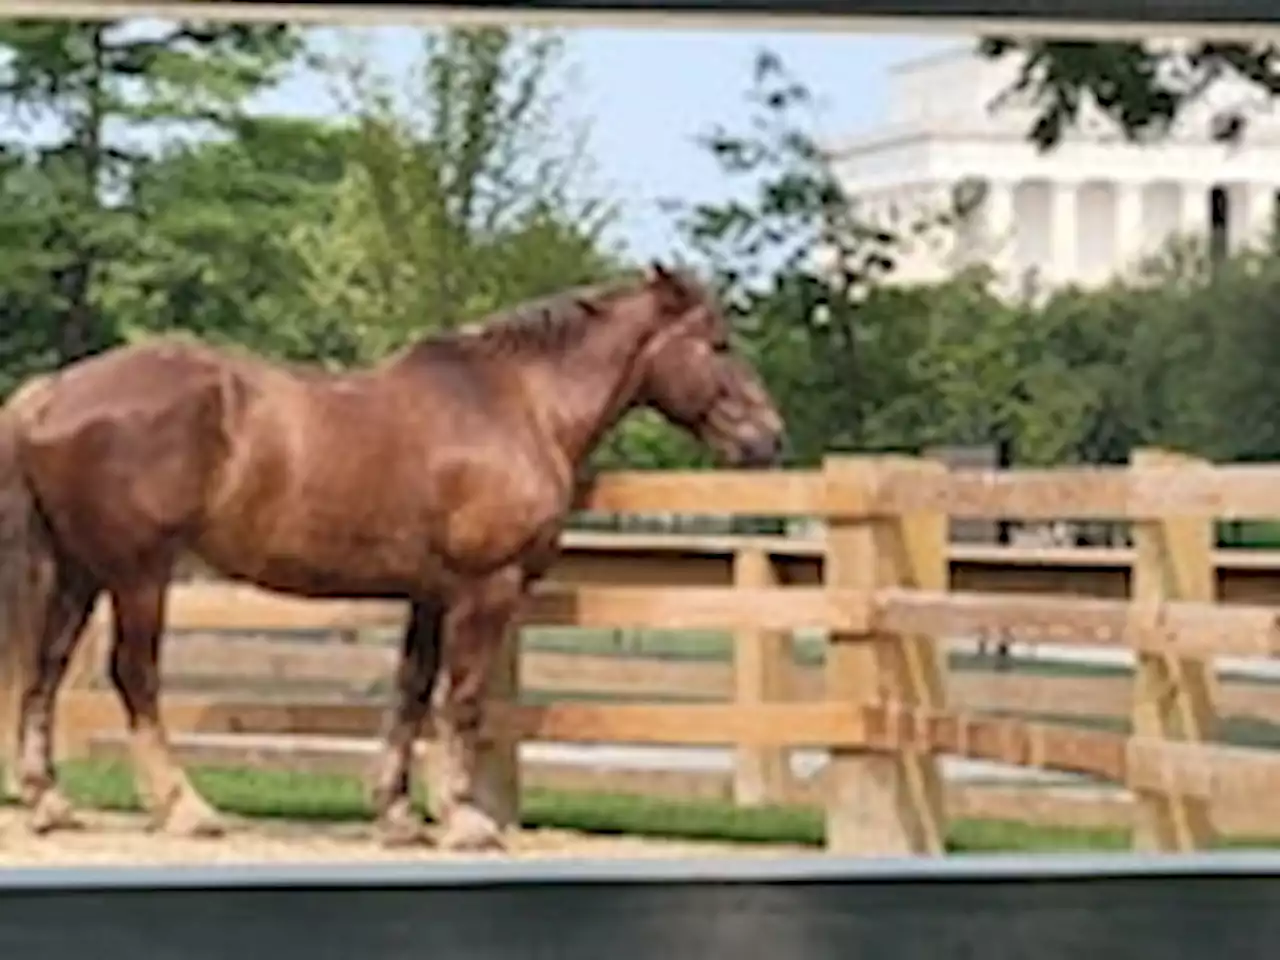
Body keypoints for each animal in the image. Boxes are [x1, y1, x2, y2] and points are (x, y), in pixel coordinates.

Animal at [0, 261, 788, 849]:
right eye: (718, 344)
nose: (769, 437)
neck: (519, 403)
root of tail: (49, 394)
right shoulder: (486, 588)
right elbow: (462, 699)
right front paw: (465, 819)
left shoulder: (432, 596)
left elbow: (411, 693)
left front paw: (399, 814)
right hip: (137, 572)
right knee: (134, 675)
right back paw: (185, 807)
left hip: (79, 570)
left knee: (47, 668)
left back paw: (49, 803)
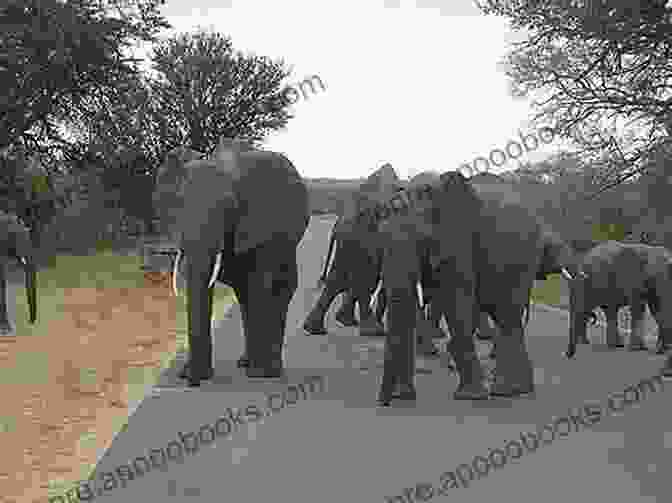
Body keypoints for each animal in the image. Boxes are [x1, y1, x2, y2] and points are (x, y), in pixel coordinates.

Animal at [154, 137, 308, 386]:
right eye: (178, 205)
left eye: (230, 208)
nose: (192, 381)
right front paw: (192, 373)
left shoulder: (263, 226)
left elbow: (260, 284)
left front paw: (258, 374)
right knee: (244, 293)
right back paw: (246, 363)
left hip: (285, 246)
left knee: (276, 290)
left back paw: (267, 370)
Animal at [372, 171, 588, 408]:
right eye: (380, 239)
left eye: (423, 239)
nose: (384, 403)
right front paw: (404, 396)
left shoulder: (460, 242)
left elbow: (456, 303)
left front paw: (470, 396)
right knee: (504, 315)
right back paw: (515, 389)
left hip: (521, 259)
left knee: (508, 315)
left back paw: (508, 391)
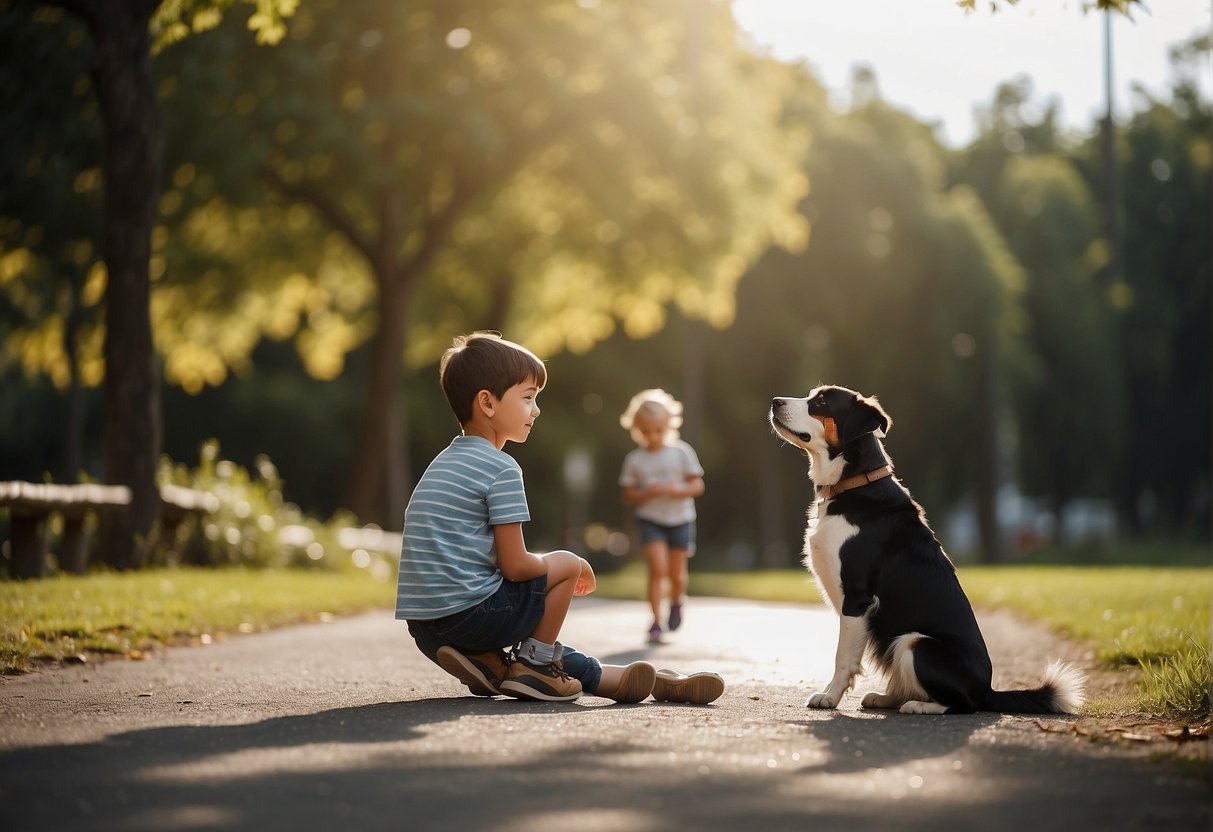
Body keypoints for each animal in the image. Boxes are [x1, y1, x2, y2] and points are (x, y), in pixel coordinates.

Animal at [771, 385, 1086, 717]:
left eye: (820, 402)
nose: (774, 402)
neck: (853, 485)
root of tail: (988, 689)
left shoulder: (856, 598)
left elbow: (843, 657)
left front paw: (829, 697)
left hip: (916, 642)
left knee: (963, 704)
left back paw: (919, 706)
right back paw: (885, 698)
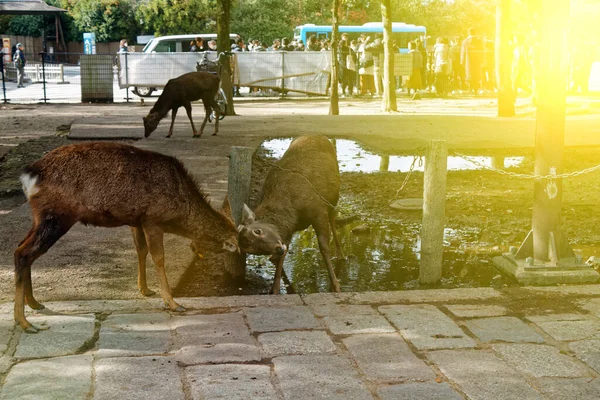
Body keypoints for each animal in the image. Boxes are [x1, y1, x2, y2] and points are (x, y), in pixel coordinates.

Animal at [14, 142, 239, 332]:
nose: (236, 250)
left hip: (41, 218)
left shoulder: (136, 221)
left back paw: (34, 303)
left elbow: (141, 251)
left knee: (21, 247)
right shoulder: (153, 220)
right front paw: (173, 303)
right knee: (23, 253)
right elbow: (159, 258)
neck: (180, 212)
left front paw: (145, 289)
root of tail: (28, 175)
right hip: (56, 215)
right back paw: (25, 322)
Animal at [238, 136, 342, 296]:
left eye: (257, 230)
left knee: (333, 219)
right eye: (253, 250)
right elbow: (284, 251)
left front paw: (336, 285)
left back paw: (341, 254)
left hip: (334, 197)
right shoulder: (287, 232)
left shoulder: (318, 209)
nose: (277, 249)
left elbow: (324, 247)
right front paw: (274, 289)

+-------+

=== DESCRIPTION OF THE TASK ===
All that is wanted is each line, word for word, from the first line of the data to the one holding "right shoulder: (486, 588)", with the pictures left out.

=== SOLUTION TO THE PROBLEM ===
Body keypoints for each animal in the image. Boxes are [x1, y1, x2, y2] and points are (x, y), in pixel coordinates.

Animal at [0, 261, 788, 849]:
right eye: (718, 344)
nose: (769, 437)
neck: (519, 403)
root of tail: (49, 394)
right shoulder: (486, 588)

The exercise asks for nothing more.